After the break, Burke hit 6-of-7 shots and added four more assists, while turning it over just once more. He finished with 21 points.
"I think when we first came out, we were a little excited," Burke said of the somewhat sluggish first half. "It's the first game, and it was moving quick. We knew Slippery Rock was an experienced, good team. It was a fast, quick game, and we came out playing at their pace. Once we settled down, got relaxed and comfortable out there, we were fine.
"At halftime, Coach Beilein talked about us taking care of the ball in transition. I had six turnovers overall, and a few of them came in the first half in transition, just rushing a little bit. It's something we definitely can fix."
Not only did Burke light up the box score in the second half, but he played more smoothly within the system, opening up things for other scorers, like junior guard Tim Hardaway, Jr., who finished with a game-high 25 points and freshman Glenn Robinson III, who added 10 points.
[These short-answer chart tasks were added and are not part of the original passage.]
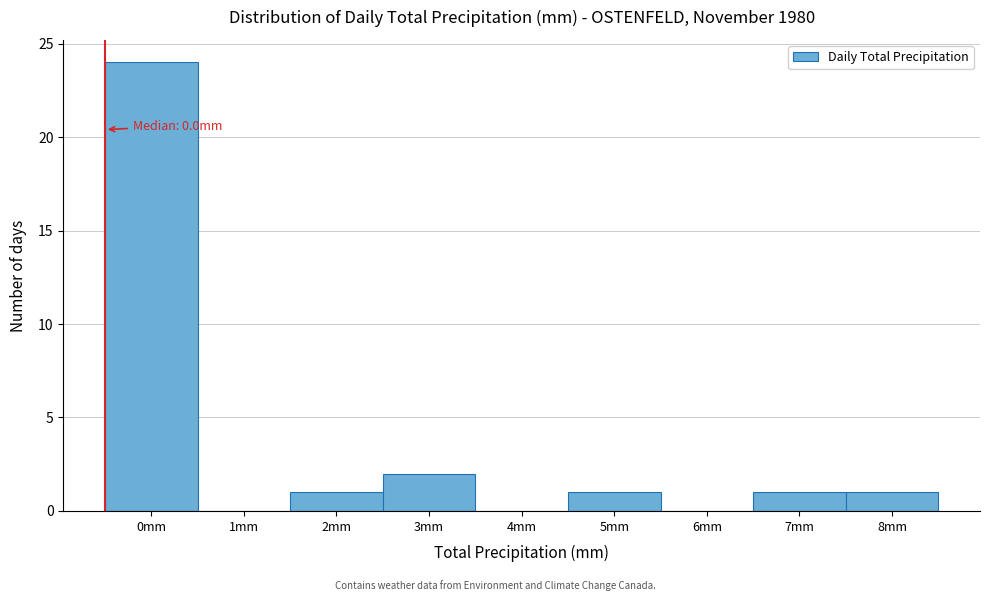

Reading right to left, list all the values displayed in this chart.

8mm=1	7mm=1	6mm=0	5mm=1	4mm=0	3mm=2	2mm=1	1mm=0	0mm=24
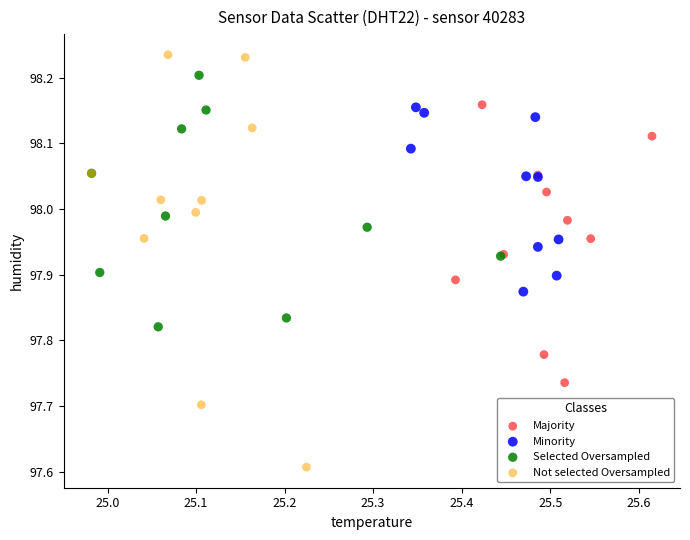

Which series contains the lowest Y value?

Not selected Oversampled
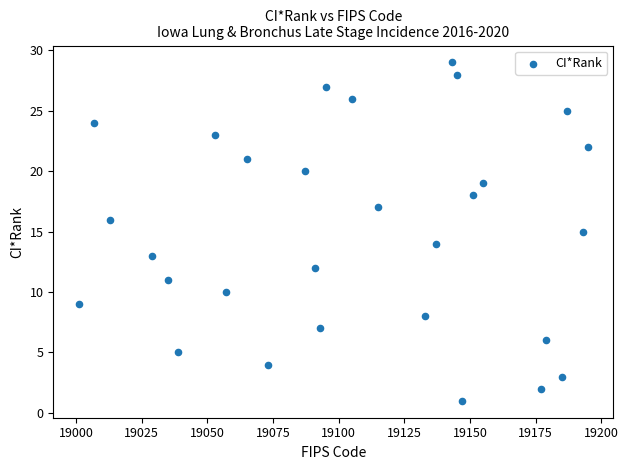

What is the range of Y values (max minus min)?

28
"I loved his pace in the second half," Beilein said. "I don't think you'll see those five turnovers very often. Just trying a little too hard."
Beilein admitted that Slippery Rock was very concerned with Burke's slashing ability, doing what they could to crash on him when he tried to get in the lane.
"They were not guarding our five man on the perimeter. They were daring him to shoot. That way, they plug up all the driving lanes for Trey," Beilein said. "When we see that defense, his man becomes the primary screener, and there's no help. If they were going to play way off Mitch and Jordan, we were just going to screen them and let Trey shoot those little 15-footers. He's pretty good at those."
"I just stayed with my shot," Burke said of his second-half explosion. "Coach kept telling me the nail hole right there at the free-throw line was open. The big wasn't coming out. In the first half, I kind of forced my 3-point shot a little bit. I think I was a little flat in the first half. My teammates kept encouraging me and giving me looks. I was taking what they were giving me."